13. Suggested meeting agenda
- Ask them to demo their current software.
- Map the current workflow from load search to payment.
- Identify the top three painful steps.
- List all integrations they rely on.
- Separate "must replace" from "nice to improve."
- Decide whether v1 is an assistant, extension, dashboard, or TMS.
- Confirm who owns API/vendor access.
- Confirm timeline and team expectations.
- Confirm what failure would cost operationally.
- Agree on a discovery phase before fixed implementation scope.
14. Recommended position for you
Given your background as a full-stack developer, React/backend/AWS/OAuth/Chrome extension experience maps well to an MVP.
You can realistically own:
- Chrome extension
- Web dashboard
- Auth/team accounts
- Backend APIs
- Email integration
- File storage
- AI draft/extraction features
- Background jobs
- Basic alerts
You should avoid personally promising, without partners or a team:
- Full TMS replacement
- Official load-board aggregation across many sources
- Fully autonomous negotiation
- Accounting-grade workflows
- Safety/compliance workflows
- Enterprise integrations
- Data migration from unknown current systems
Best practical framing:
I can help discover and build a focused first version.
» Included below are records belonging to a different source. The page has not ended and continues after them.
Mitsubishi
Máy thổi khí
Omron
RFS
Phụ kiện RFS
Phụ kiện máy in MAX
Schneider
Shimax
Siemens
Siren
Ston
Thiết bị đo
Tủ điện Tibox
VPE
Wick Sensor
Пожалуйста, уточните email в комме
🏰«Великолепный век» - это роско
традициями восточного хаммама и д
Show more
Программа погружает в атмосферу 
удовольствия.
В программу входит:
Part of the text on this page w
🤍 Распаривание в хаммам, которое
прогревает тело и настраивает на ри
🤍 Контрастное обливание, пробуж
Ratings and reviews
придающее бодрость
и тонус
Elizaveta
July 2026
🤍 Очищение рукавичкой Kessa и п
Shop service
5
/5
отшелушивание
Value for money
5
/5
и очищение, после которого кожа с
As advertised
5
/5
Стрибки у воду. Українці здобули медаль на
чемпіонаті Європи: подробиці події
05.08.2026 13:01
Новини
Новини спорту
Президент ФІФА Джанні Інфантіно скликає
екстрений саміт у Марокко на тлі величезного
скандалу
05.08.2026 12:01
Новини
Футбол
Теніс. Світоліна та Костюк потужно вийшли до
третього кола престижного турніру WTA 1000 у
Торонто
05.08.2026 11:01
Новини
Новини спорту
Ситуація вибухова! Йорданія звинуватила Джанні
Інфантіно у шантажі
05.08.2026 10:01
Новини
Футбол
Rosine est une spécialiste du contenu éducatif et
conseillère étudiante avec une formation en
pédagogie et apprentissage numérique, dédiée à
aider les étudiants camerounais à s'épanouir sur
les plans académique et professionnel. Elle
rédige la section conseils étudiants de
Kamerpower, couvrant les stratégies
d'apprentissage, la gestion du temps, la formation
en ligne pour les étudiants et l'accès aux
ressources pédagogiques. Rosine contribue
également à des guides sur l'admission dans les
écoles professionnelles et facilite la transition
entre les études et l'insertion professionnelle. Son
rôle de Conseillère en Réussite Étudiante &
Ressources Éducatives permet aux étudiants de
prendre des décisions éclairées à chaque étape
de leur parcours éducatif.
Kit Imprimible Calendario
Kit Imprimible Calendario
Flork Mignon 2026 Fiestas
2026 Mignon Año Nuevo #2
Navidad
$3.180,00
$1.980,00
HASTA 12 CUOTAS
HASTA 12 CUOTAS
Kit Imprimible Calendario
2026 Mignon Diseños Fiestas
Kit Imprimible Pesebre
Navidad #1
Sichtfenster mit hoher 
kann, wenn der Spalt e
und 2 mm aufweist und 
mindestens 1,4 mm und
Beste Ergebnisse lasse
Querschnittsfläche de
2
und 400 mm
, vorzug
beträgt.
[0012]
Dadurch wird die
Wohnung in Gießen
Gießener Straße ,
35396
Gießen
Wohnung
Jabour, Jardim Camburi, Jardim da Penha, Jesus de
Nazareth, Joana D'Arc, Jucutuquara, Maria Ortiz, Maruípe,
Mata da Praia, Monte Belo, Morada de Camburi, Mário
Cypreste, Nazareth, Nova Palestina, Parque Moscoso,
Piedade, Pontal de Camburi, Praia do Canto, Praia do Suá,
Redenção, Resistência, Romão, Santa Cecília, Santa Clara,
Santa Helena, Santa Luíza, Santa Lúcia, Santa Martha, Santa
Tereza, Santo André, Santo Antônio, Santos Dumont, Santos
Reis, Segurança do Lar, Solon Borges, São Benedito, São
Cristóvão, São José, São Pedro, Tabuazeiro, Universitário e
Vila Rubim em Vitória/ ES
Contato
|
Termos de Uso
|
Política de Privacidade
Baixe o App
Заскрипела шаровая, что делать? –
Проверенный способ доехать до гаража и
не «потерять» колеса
Before estimating the full build, we need to map the current software, current workflow, integration access, and which part of Numeo they actually mean.
15. Decision checklist
Before accepting the project, make sure you know:
- What current software is being replaced
- Whether it is a small workflow tool or full TMS
- Who the daily users are
- Which integrations are required
- Whether API access exists
- Whether browser automation is acceptable
- Whether AI can send messages or only draft them
- What data migration is needed
- What timeline they expect
- What team/resources they will provide
- Who owns domain decisions
- Who will test with real dispatchers
If most answers are unknown, propose a paid discovery phase first.